§ WHAT YOU NEED TO DO
Output the lines exactly as they appear, starting at the line that contains "අද අත්අඩංගුවට ගැනිණි." and ending at the line that contains "August 1, 2026", with both of those lines included.

Page text extracted from the records:
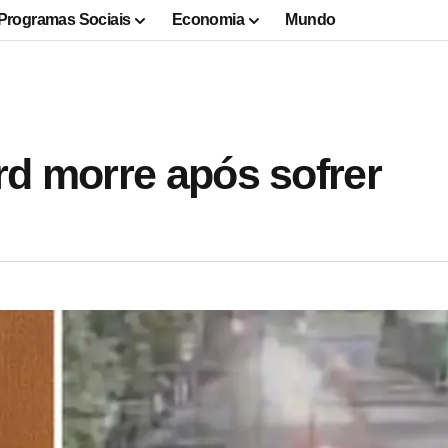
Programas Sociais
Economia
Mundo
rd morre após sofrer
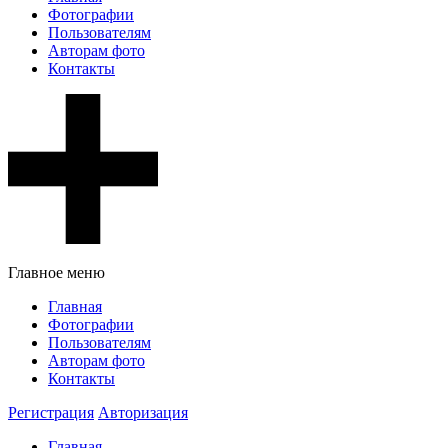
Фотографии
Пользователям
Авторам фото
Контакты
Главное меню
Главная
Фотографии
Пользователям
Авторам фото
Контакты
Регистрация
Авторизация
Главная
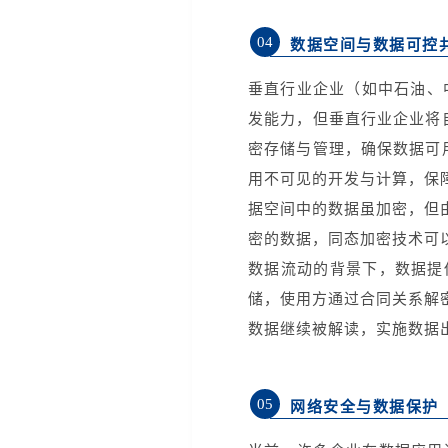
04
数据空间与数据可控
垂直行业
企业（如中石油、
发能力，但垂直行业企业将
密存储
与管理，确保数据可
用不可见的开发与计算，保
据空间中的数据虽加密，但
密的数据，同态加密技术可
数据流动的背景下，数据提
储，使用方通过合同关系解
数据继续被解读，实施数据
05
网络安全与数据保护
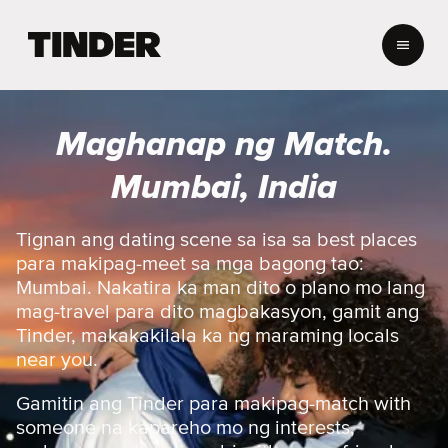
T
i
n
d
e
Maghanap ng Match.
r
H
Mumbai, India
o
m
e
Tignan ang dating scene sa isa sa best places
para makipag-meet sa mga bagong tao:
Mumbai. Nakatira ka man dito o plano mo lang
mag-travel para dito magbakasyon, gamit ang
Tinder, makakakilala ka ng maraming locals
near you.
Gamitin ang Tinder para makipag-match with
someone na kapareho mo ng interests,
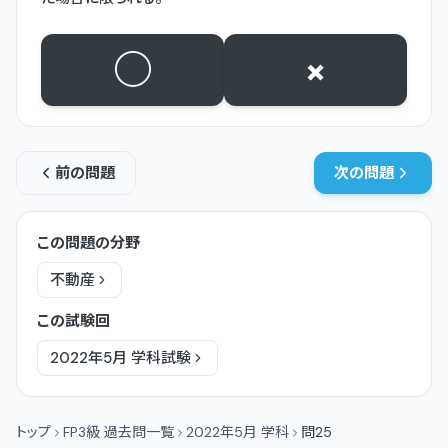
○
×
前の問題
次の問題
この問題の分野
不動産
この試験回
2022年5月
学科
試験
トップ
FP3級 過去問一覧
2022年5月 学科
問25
...
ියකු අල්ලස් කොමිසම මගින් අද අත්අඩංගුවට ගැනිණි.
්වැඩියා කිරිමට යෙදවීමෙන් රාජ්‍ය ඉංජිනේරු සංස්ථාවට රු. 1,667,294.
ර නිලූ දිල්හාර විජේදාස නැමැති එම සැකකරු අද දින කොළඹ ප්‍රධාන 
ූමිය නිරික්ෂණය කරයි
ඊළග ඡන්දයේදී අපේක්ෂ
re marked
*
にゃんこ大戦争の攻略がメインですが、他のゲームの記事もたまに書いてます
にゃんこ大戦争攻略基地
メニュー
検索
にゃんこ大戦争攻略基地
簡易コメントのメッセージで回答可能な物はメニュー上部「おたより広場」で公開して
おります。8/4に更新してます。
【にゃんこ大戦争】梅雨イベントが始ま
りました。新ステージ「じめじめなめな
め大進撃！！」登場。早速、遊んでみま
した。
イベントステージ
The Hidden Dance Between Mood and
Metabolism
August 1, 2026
...
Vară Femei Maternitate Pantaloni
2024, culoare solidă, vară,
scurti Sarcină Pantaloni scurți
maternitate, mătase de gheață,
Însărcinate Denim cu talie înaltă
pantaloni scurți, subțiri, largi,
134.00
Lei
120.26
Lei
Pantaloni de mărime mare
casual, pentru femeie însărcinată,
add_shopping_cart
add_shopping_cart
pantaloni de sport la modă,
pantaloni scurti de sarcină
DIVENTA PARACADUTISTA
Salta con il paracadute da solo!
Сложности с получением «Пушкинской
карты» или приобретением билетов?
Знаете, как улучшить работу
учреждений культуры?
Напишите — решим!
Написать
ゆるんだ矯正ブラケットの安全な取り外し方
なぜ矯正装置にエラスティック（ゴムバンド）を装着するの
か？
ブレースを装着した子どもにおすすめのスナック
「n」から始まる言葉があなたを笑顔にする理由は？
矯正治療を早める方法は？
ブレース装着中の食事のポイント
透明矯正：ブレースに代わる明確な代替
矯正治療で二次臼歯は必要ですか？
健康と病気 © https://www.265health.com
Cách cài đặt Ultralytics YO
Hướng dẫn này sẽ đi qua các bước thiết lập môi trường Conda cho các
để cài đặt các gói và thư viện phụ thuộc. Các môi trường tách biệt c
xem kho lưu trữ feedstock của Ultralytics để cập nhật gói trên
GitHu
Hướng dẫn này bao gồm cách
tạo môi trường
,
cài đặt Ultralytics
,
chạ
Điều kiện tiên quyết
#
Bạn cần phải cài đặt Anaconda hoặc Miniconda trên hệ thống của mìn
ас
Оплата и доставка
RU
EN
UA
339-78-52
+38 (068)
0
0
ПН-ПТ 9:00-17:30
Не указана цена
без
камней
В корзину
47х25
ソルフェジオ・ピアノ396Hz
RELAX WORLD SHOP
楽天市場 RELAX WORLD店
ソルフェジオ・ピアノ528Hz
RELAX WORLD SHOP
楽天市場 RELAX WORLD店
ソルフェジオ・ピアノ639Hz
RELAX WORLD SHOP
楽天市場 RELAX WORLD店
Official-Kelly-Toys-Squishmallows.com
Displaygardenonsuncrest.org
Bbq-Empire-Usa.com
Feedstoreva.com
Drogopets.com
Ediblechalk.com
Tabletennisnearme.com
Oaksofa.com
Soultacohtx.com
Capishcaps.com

§ EXPECTED ANSWER
ියකු අල්ලස් කොමිසම මගින් අද අත්අඩංගුවට ගැනිණි.
්වැඩියා කිරිමට යෙදවීමෙන් රාජ්‍ය ඉංජිනේරු සංස්ථාවට රු. 1,667,294.
ර නිලූ දිල්හාර විජේදාස නැමැති එම සැකකරු අද දින කොළඹ ප්‍රධාන 
ූමිය නිරික්ෂණය කරයි
ඊළග ඡන්දයේදී අපේක්ෂ
re marked
*
にゃんこ大戦争の攻略がメインですが、他のゲームの記事もたまに書いてます
にゃんこ大戦争攻略基地
メニュー
検索
にゃんこ大戦争攻略基地
簡易コメントのメッセージで回答可能な物はメニュー上部「おたより広場」で公開して
おります。8/4に更新してます。
【にゃんこ大戦争】梅雨イベントが始ま
りました。新ステージ「じめじめなめな
め大進撃！！」登場。早速、遊んでみま
した。
イベントステージ
The Hidden Dance Between Mood and
Metabolism
August 1, 2026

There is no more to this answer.